Persiste contaminación auditiva de bares en zona de Chapultepec

El caos vial que generan los clientes de antros es otro problema que afecta a los colonos

Por: EL INFORMADOR

Pese a las quejas de los vecinos, la contaminación auditiva de los bares continúa. E. PACHECO.  /

Pese a las quejas de los vecinos, la contaminación auditiva de los bares continúa. E. PACHECO. /

GUADALAJARA, JALISCO (24/JUL/2011).- Las colonias Americana y Lafayette son algo así como la meca de expresiones urbanas en Guadalajara. Por Chapultepec y sus alrededores circulan músicos, patinadores, hipsters, skatos comunes y de longboard, ciclistas, geeks, escritores, novios besucones, lectores, pintores, activistas, adictos al café, malabaristas, gente con bici o que pasea a sus perros, enfiestados…

Por ahí hay cafés, escuelas, librerías, antros, panaderías, mercados. Es, pues, un sitio seductor hasta para vivir… siempre y cuando no sea en los alrededores de antros o bares que no dejan dormir por el ruido o porque provocan conflictos viales.

La oferta nocturna incluye lugares para todos los gustos. Por Avenida Vallarta casi a esquina con Robles Gil está el Lola Lolita, adonde asisten jóvenes a quienes les gusta el “antro” —visten camisa que aprieta el pectoral ejercitado en el gym; ellas, son delgadas con vestido o short y cabello largo ligeramente ondulado en el frente— y esperar en la banqueta y detrás de la cadena a que los elijan para entrar. Ellos también acostumbran dejar su carro en plena Avenida Vallarta —ocupan normalmente dos carriles a lo largo de cuadra y media— para que el valet parking lo recoja, lo que desquicia el tráfico incluso en la madrugada.
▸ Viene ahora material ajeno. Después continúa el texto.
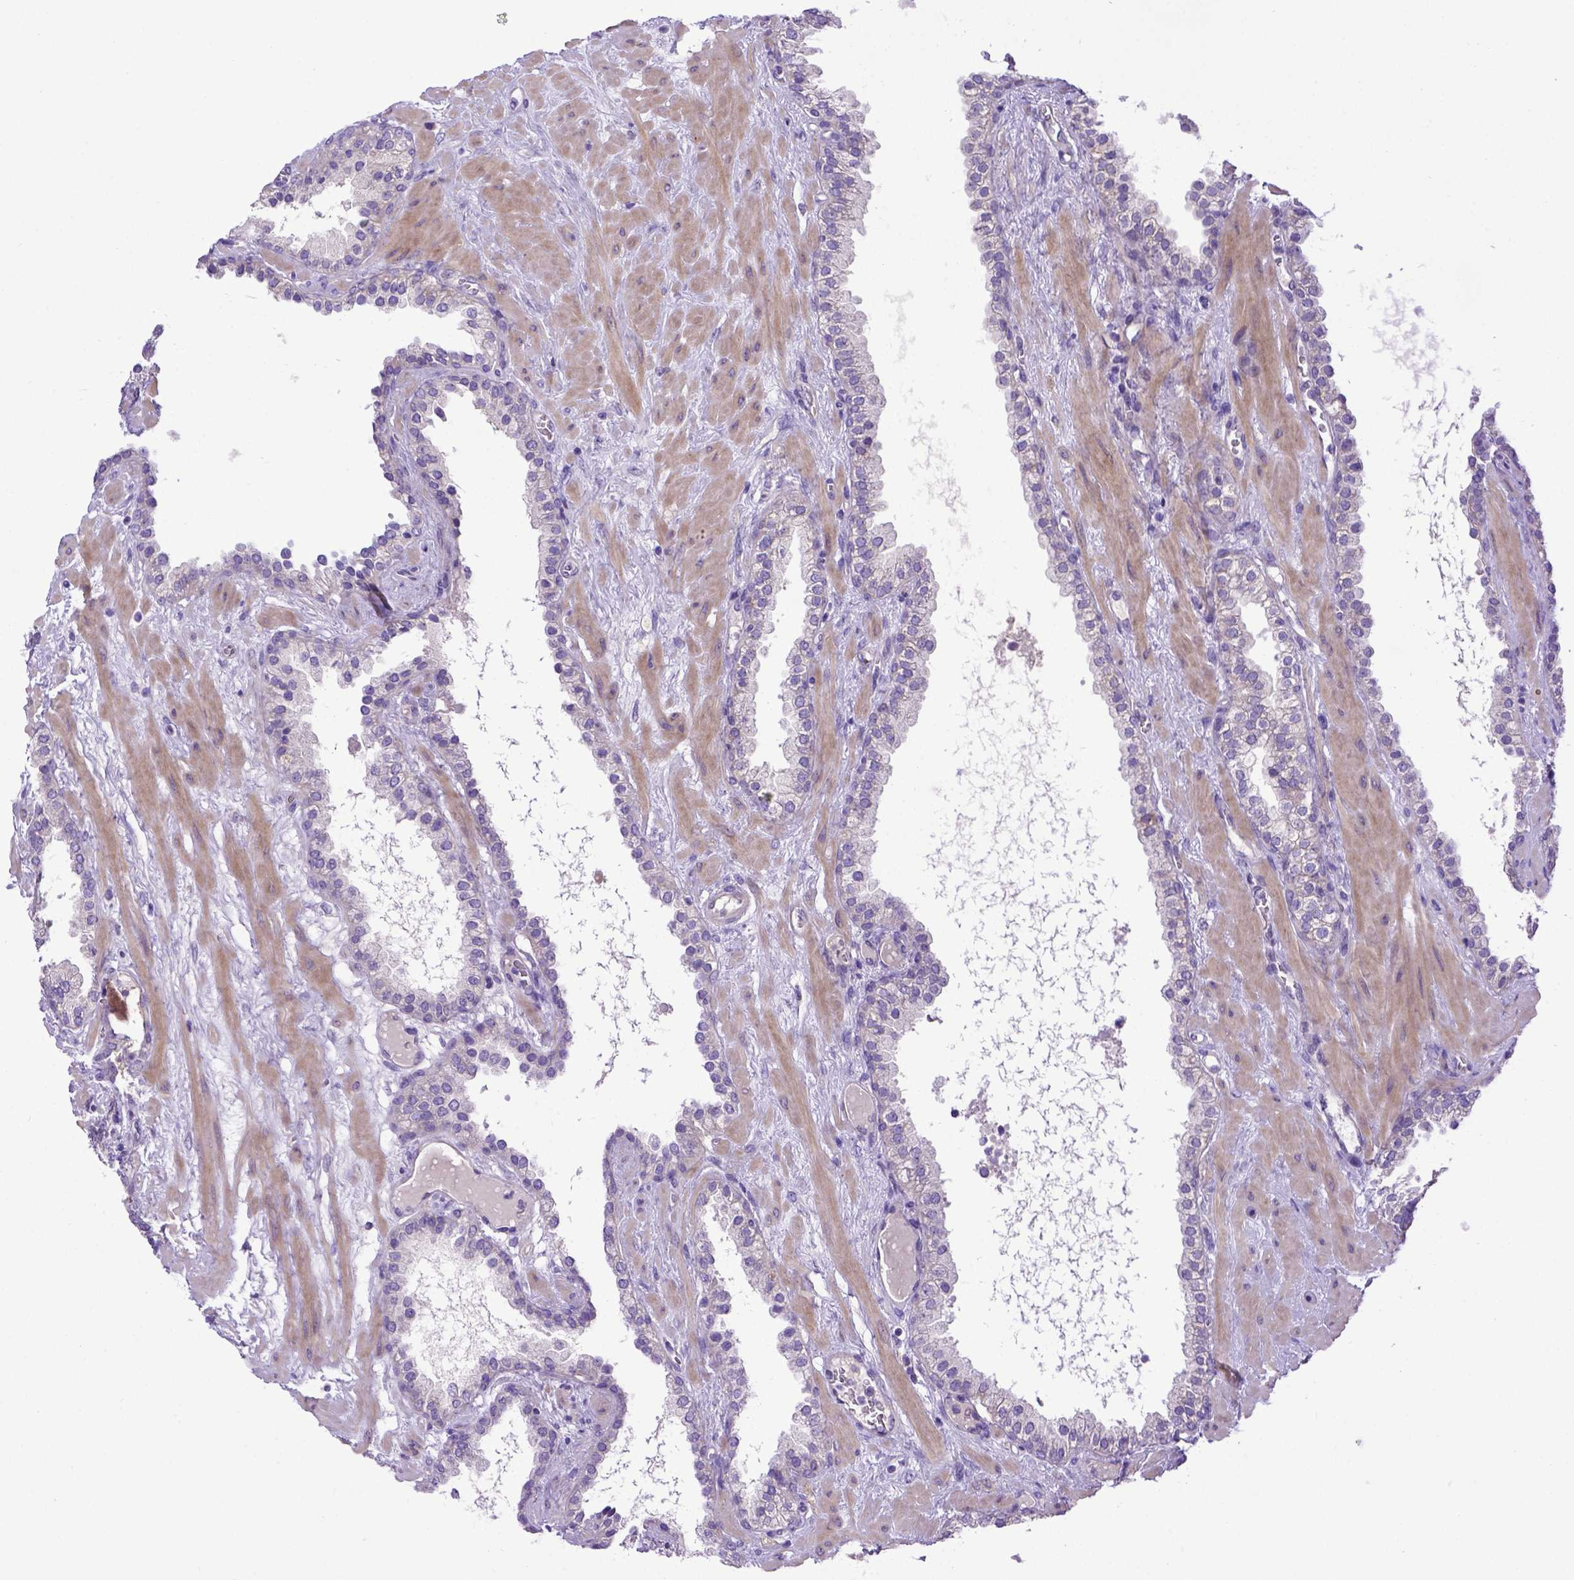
{"staining": {"intensity": "negative", "quantity": "none", "location": "none"}, "tissue": "prostate cancer", "cell_type": "Tumor cells", "image_type": "cancer", "snomed": [{"axis": "morphology", "description": "Adenocarcinoma, Low grade"}, {"axis": "topography", "description": "Prostate"}], "caption": "IHC micrograph of prostate adenocarcinoma (low-grade) stained for a protein (brown), which shows no positivity in tumor cells.", "gene": "ADAM12", "patient": {"sex": "male", "age": 62}}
Por López Cotilla está el bar Cassette, que tiene DJ’s en vivo. En un recorrido realizado por este diario el pasado mes, se detectó que la música electrónica del bar llegaba a 110 decibeles en las fincas de los alrededores (el nivel permitido tiene un tope de 65). La medición fue confirmada el pasado sábado cuando se detectaron 108 decibeles en el hotel contiguo, pero en el Facebook del bar incluso se burlan de sobrepasar el nivel. “Contra viento y marea, vecinos, lluvia y demás seguimos siendo la mejor fiesta de la ciudad. 110 decibeles de fiesta”, escribieron el pasado 10 de julio. “Fiestón como todos los fines en El Casette, 110 desibeles (sic) de fiesta”, reiteraron cinco días después.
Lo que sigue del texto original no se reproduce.